- [Extract]
·····
2013-05-09 Thread Jonas Maebe

On 09 May 2013, at 14:39, Bruce Tulloch wrote:

 Thanks José, I can see that might cause a problem given bar passes result
 by reference to foo without initializing result first. My question to Jonas
 or others more knowledgeable than me about what the compiler does, is
 whether result (in your example and my own case) is guaranteed to be
 initialized to nil when it first appears in scope (i.e. before it's been
 assigned any value in our code).

Every instance of an automated type, whether it was explicitly declared or 
implicitly created as a temp, initially gets the value nil.
·····
- [Data supplied]
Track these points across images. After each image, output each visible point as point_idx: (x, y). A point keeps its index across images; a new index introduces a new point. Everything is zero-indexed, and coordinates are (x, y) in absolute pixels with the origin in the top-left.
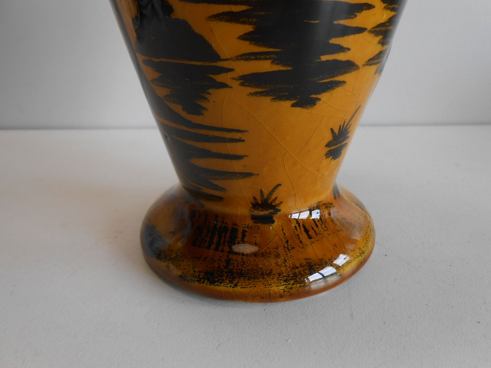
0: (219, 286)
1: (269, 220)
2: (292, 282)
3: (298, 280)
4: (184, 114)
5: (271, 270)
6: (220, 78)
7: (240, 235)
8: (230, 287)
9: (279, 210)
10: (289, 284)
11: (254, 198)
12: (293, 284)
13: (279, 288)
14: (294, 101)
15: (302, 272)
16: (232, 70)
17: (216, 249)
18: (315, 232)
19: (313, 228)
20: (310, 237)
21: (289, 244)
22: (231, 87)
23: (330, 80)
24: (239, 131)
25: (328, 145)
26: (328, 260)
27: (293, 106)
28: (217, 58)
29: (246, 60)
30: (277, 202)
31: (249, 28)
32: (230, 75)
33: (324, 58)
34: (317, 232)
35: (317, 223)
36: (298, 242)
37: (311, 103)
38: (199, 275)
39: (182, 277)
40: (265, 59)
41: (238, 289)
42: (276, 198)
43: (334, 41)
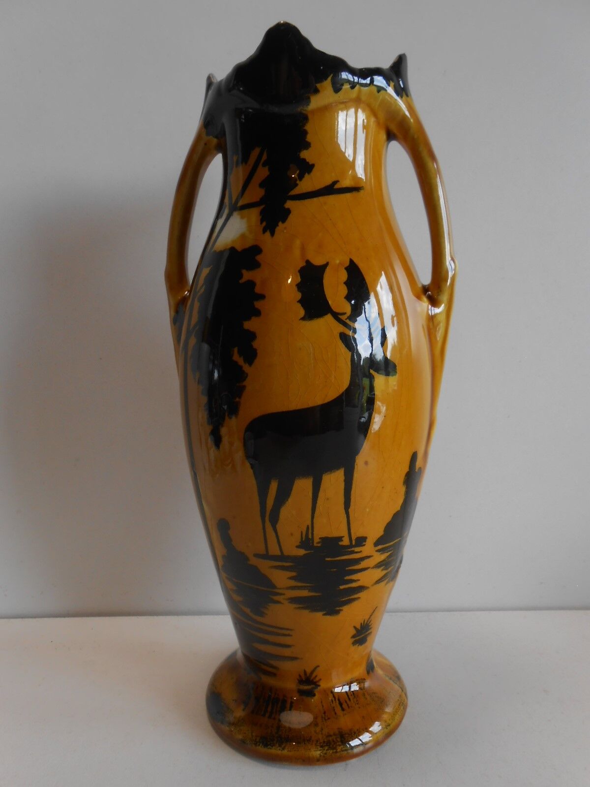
·····
- [Your tasks]
(A) Answer these questions about the thread excerpt:
(i) At what time did Bruce Tulloch write the quoted message?
(ii) Whom does Bruce Tulloch thank?
(iii) What value does every instance of an automated type initially get?
(B) Set down, word for word, the passage of the thread excerpt from "Thanks José, I" up to and including "the value nil.".

- [Activity answers]
(A)
(i) 14:39
(ii) José
(iii) nil

(B)
Thanks José, I can see that might cause a problem given bar passes result
 by reference to foo without initializing result first. My question to Jonas
 or others more knowledgeable than me about what the compiler does, is
 whether result (in your example and my own case) is guaranteed to be
 initialized to nil when it first appears in scope (i.e. before it's been
 assigned any value in our code).

Every instance of an automated type, whether it was explicitly declared or 
implicitly created as a temp, initially gets the value nil.